Babies who are “tongue-tied” may have problems affecting a secure latch to the breast. While they may compensate, temporarily, by recruiting their face and jaw muscles, this may cause nipple damage and pain. Breastfeeding parents may appreciate blisters on the infant’s lips and/or a clicking sound during feeding representing a loss of suction or a baby may simply detach from the breast or leaks milk from the mouth. In some cases, a baby may not able to attach at all. Sometimes, if milk supply is plentiful the infant “lives on the letdown,” he or she may be labelled “colicky” or diagnosed with “reflux” as they are exposed to high lactose milk predominately and/or a significant amount of air while feeding. For the breastfeeding parent, the inability to drain the breast effectively can lead to lowered milk supply and recurrent plug ducts and/or mastitis. And despite what patients are told, breastfeeding should never be painful or result in trauma. Mild tenderness in the first few days is acceptable but anything outside this is pathologic and requires as skilled, comprehensive assessment to determines its cause.

Diagnosis

As mentioned above, diagnosis of an oral restriction can be challenging. Often, health care providers are unable to appreciate the relationship between function and appearance and the need to assess both independent of each other. Further, various medical communities have varying beliefs regarding the validity of oral restrictions and it’s impact of breastfeeding. For instance, Northern Alberta, inclusive of Edmonton, has long been considered a medical community that did not support this diagnosis regardless of the most recent research and the acknowledgement of this diagnosis by the World Health Organization. This has left many families to seek care outside of our city or outside the socialized medical model.
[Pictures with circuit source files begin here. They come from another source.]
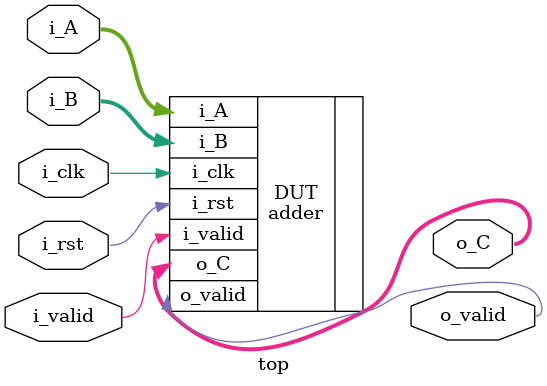
<source format=sv>
`include "assertion.sv"
module top
	#(
        //use /*verilator public*/ on parameter -> parameter values visible to verilated code
        parameter int g_data_width /*verilator public*/ = 8
    )
    (
        input logic i_clk,
        input logic i_rst,
        input logic i_valid,
        input logic [g_data_width-1:0] i_A,
        input logic [g_data_width-1:0] i_B,
        output logic o_valid,
        output logic [g_data_width:0] o_C
    );

    adder #(.g_data_width(g_data_width)) DUT 
    (
    	.i_clk,
    	.i_rst,
    	.i_valid,
    	.i_A,
    	.i_B,
    	.o_valid,
    	.o_C
	);

    // Note: Verilator only ssupports bind to a target module name, NOT to an instance path.
	bind adder assertion #(.g_data_width(g_data_width)) inst
    (
    	.i_clk,
    	.i_rst,
    	.i_valid,
    	.i_A,
    	.i_B,
    	.o_valid,
    	.o_C
	);
endmodule

</source>
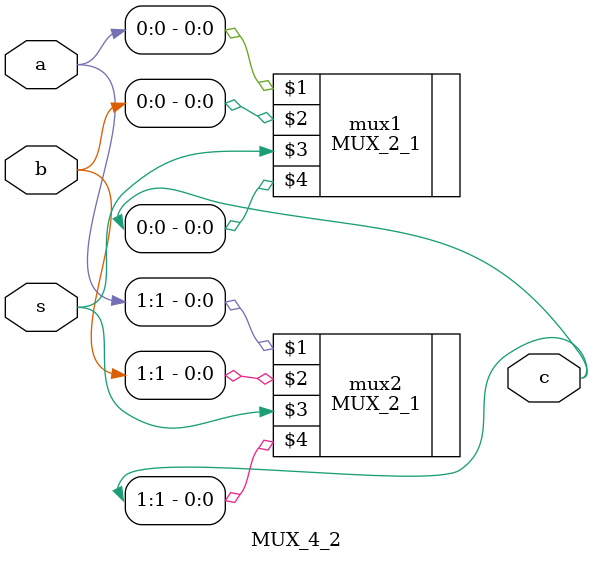
<source format=v>
module MUX_4_2(a, b, s, c);
	 input wire[1:0] a, b;
	 input s;
	 output wire[1:0] c;

	 MUX_2_1 mux1(a[0], b[0], s, c[0]);
	 MUX_2_1 mux2(a[1], b[1], s, c[1]);
endmodule

</source>
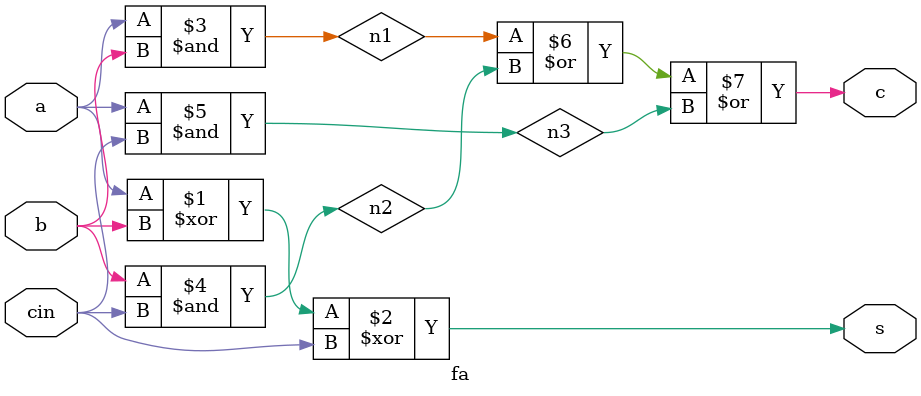
<source format=v>
module fa(a,b,cin,s,c);
input a,b,cin;
output s,c;
wire n1,n2,n3;
xor x1(s,a,b,cin);
and a1(n1,a,b);
and a2(n2,b,cin);
and a3(n3,a,cin);
or o1(c,n1,n2,n3);
endmodule : fa

</source>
On the converse, the medical community in Calgary has long been more supportive of the diagnosis of ankyloglossia and the acknowledgement of its impact to breastfeeding. Calgary has four independent breastfeeding clinics which work closely with each other. As a result, ample educational opportunities are provided to medical learners and it was here, Dr. MacGregor received her early training. Further, in 2019, Alberta Health Services Calgary Zone developed a guideline for assessing infants with suspected oral restrictions. This guideline sadly has not been formally adopted in Edmonton. Despite this delay, Dr. MacGregor is committed to evidence based medicine and has adopted it in her own practice. Further, she is currently participating in a research study with Dr. Alison Hazelbaker and the University of Calgary to further this area of research. Dr. MacGregor is not only committed to improving the quality of care in her own city but is committed to working with local and world leaders in this field.

To encourage a review off the most recent evidence for and against this diagnosis and its impact on breastfeeding, this summary may be helpful.

Treatment

If indicated, Dr. MacGregor performs lingual (tongue) and labial (lip) frenectomy. She is trained in release of both “anterior” and “posterior” restrictions, however, this is an outdated diagnostic criteria. This procedure is provided at no cost with Alberta Health Care and is completed with scissors. While these issues are often suspected prior to a visit, to ensure appropriate diagnosis, a successful outcome and a timely workflow, a full intake assessment will be completed regardless of suspicion. If frenectomy is appropriate, infant and parent return for a shorter appointment within 7 days. To ensure the provision of thorough, evidence-based care, no exceptions to this policy will be made. A post procedure visit is scheduled 3 to 10 days after the procedure.

Dr. MacGregor recommends post frenectomy wound care to reduce the risk of reattachment. When done correctly, this care is respectful, gentle and non invasive. To support families and reduce worry during this time, we provide comprehensive after care instruction in the form of hands-on support, handouts and videos and timely follow up visits.